No one knows wellness, bullshit and corporate investing better than Gwyneth Paltrow. Her empire, Goop, is described by The Financial Times as “a sprawling multi-category business with a staff of 220. It was given a valuation of $250m during its last round of funding last February.”
According to Forbes, that round raised $50 million in series C funding from investors such as NEA, Lightspeed and Felix Capital. “The influx of capital brings Goop’s total outside investment to $82 million, following family-and-friend funding, a $10 million series A in 2015 and a $15 million series B in 2016,” wrote Madeline Berg.
Is it only a matter of time before Goop goes public? And if so, would you invest?
FitBit (FIT) provides a cautionary tale. Its 2015 initial public offering was priced at $20 per share and opened at $30.40. By 2016 the company was spending far faster than it was earning and the share price dropped 75%. Today the stock trades around $3.
From an investor perspective, one of the hottest new entrants to the wellness industry has been legal cannabis companies, spurred by the sudden ubiquity of cannabidiol (CBD). CBD is being used in epilepsy treatments, body oils, cosmetics, sleeping aids and anxiety remedies for pets. The Motley Fool reports that, “According to the Brightfield Group, global CBD sales are expected to soar from $591 million in 2018 to approximately $22 billion by 2022. That’s a compound annual growth rate of 147%…”
What would Warren Buffett do (WWWBD)? The world-famous investor and advice-giver once said: “Buy a stock the way you would buy a house. Understand and like it such that you’d be content to own it in the absence of any market.”
If there were no stock market, what companies would you feel good about having ownership in?
Setting aside the novelties of high-flying pot stocks, fitness fads and celebrity-endorsed IPOs, there are plenty of time-tested companies who do very well in the business of wellness. Jamieson (JWEL) is the leader in Canada with a 25% market share of vitamins and supplements. Nike (NKE) consistently delivers a double-digit return on investment year after year.

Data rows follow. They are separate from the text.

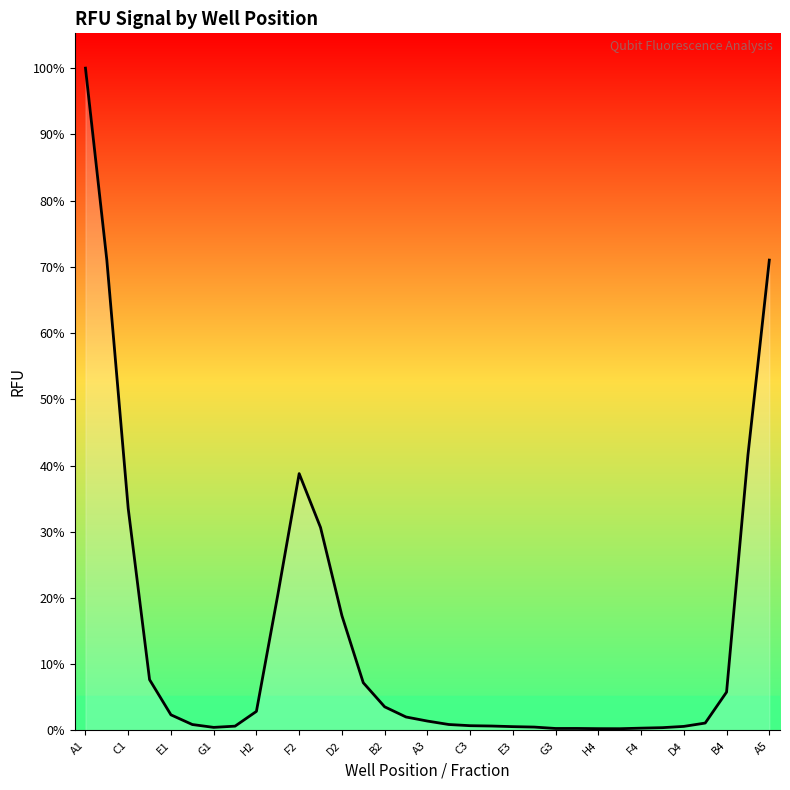

What is the difference between the second highest and second lowest values?

43737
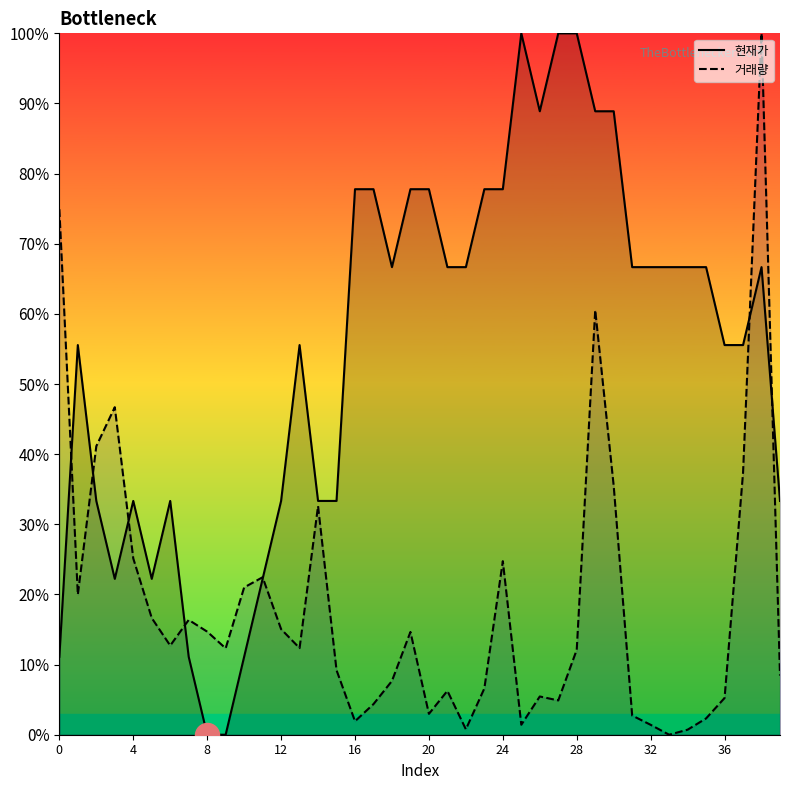

Which series reaches the minimum Y coordinate?

현재가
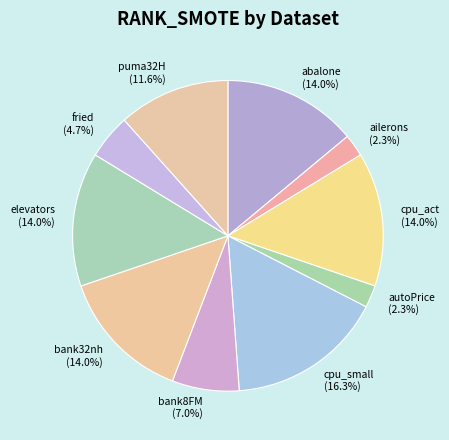

To the nearest percent, what is the difference between the largest and smallest slice percentages?

14%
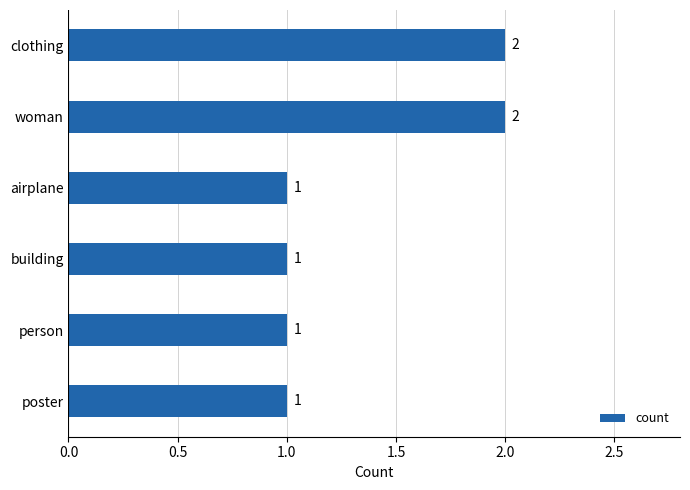

What is the ratio of the value at building to the value at airplane?

1.0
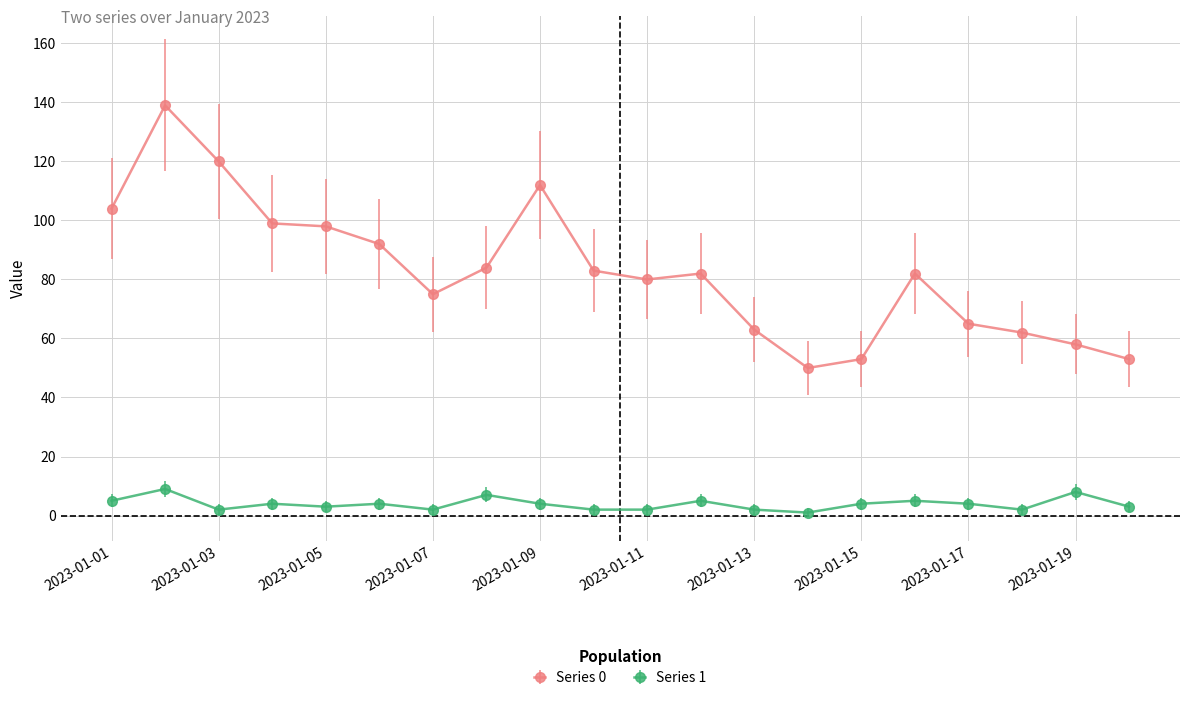

Which series has the largest range (max minus min)?

Series 0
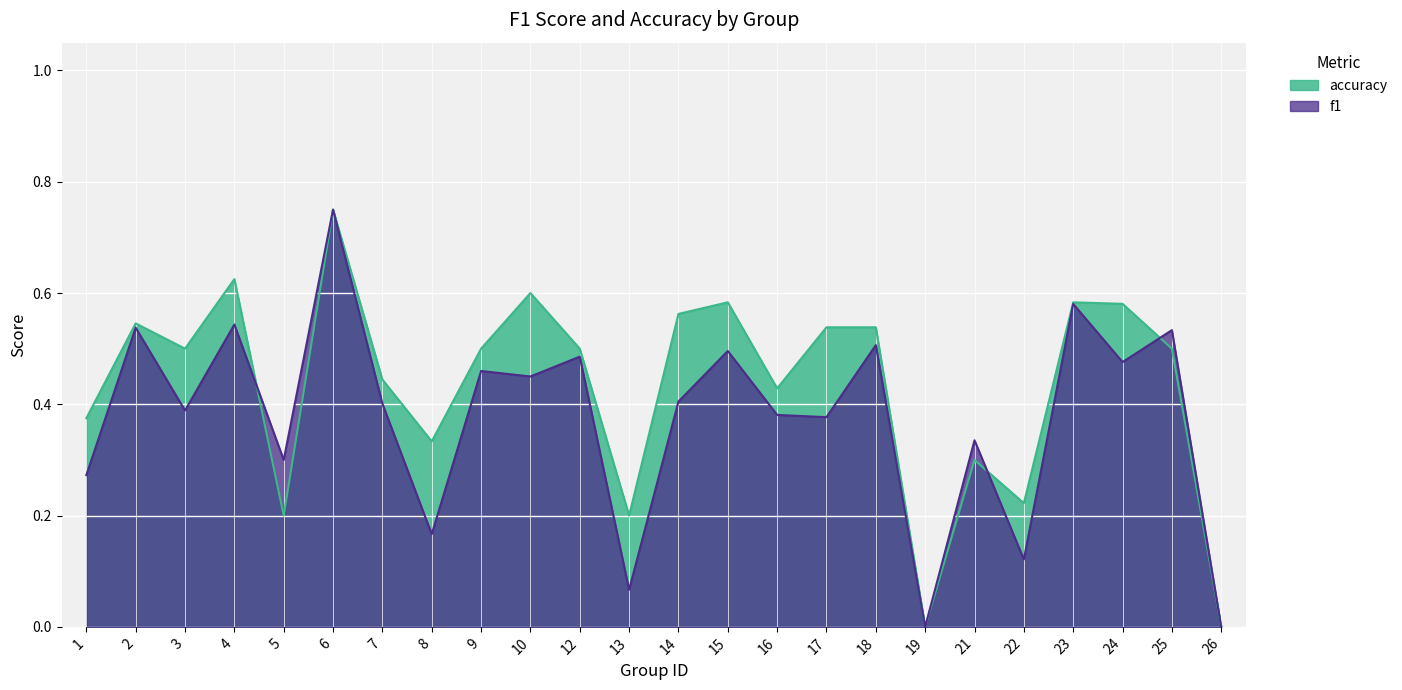

Which series has the largest range (max minus min)?

f1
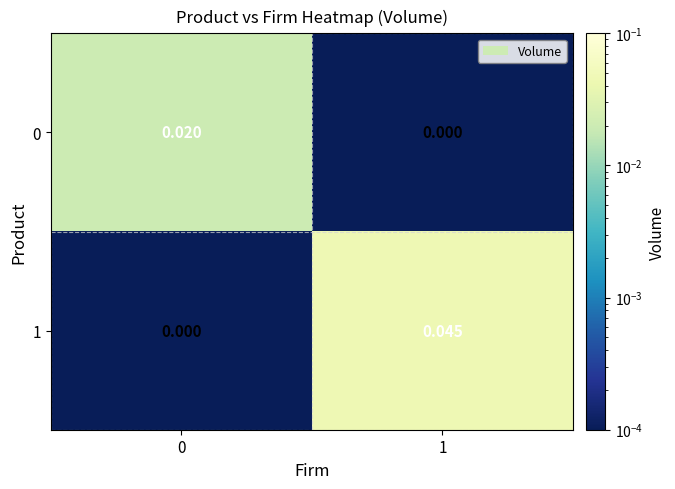

How many data points does each series have?

2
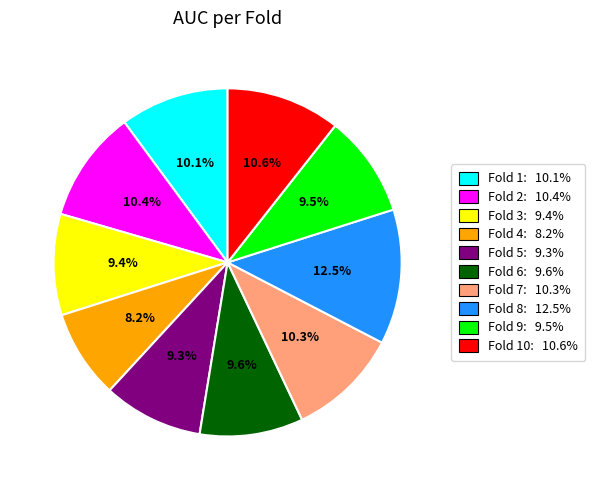

Is there a majority slice in this chart?

No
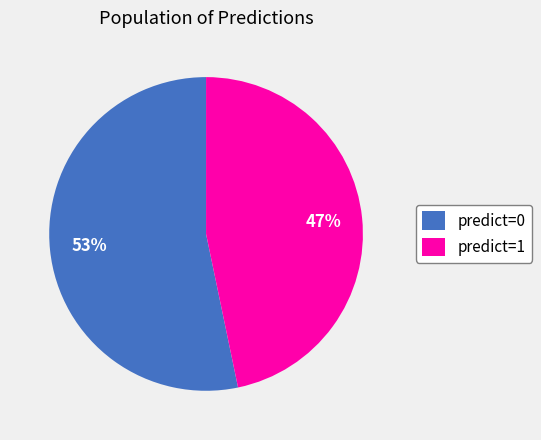

To the nearest percent, what is the average slice percentage?

50%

In the meantime, BS remains a relative term. What Gwyneth calls “bullshit” is the conflation of wellness with privilege. In an interview with The Financial Times, she quite rightly pointed out, “This idea that wellness is aspirational, and for rich people, it’s absolutely not true at all. At the crux of it, the true tenets of wellness — meditation, eating whole foods, drinking a lot of water, sleeping well, thinking good thoughts, trying to be optimistic — are all free.” And $400 incense burners are just business.